§ **TEXTE EXTRAIT**

Alors que la guerre arrive en Europe, le directeur exécutif d’EuroMed Droits Rasmus Boserup analyse son impact potentiel sur les droits humains dans la région euro-méditerranéenne.
La guerre est arrivée en Europe. La décision du Président Poutine d’ordonner une attaque militaire de grande envergure contre l’Ukraine à la fin du mois de février a tué des civils et des militaires.
Elle risque maintenant de déclencher des violations massives des droits humains à une échelle que l’Europe n’a pas connue depuis des décennies.
Alors que les Ukrainien.ne.s mettent en place une réponse militaire contre la puissance écrasante de l’armée russe, les dirigeant.e.s européen.ne.s ont fait preuve de détermination et d’unité. Ils.elles ont condamné sans compromis l’agression russe, ont livré des équipements militaires défensifs au gouvernement ukrainien, et ont imposé des sanctions draconiennes sur l’économie russe, son système financier et son commerce mondial.

§ **DOCUMENTS SOURCES**
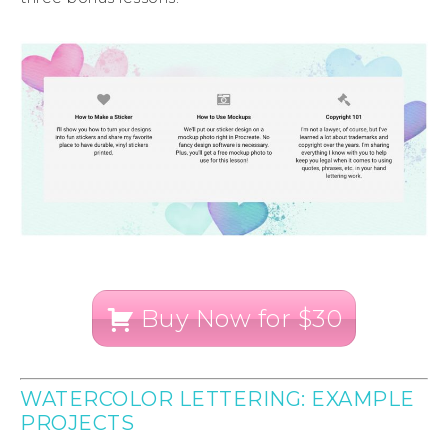
Buy Now for $30
WATERCOLOR LETTERING: EXAMPLE
PROJECTS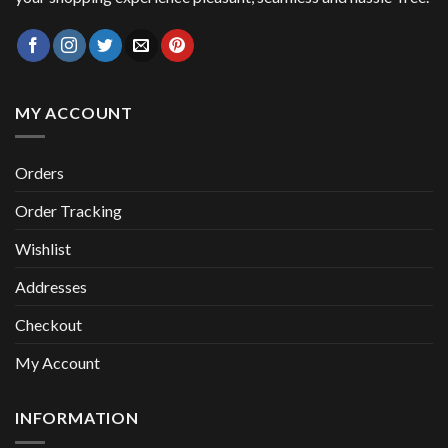
MY ACCOUNT
Orders
Order Tracking
Wishlist
Addresses
Checkout
My Account
INFORMATION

§ **TÂCHE ÉCRITE**
Veuillez renvoyer mot pour mot le passage de l'article sur la guerre en Ukraine situé entre « La guerre est » et « et des militaires. », bornes incluses.

§ **RÉPONSE ÉCRITE**
La guerre est arrivée en Europe. La décision du Président Poutine d’ordonner une attaque militaire de grande envergure contre l’Ukraine à la fin du mois de février a tué des civils et des militaires.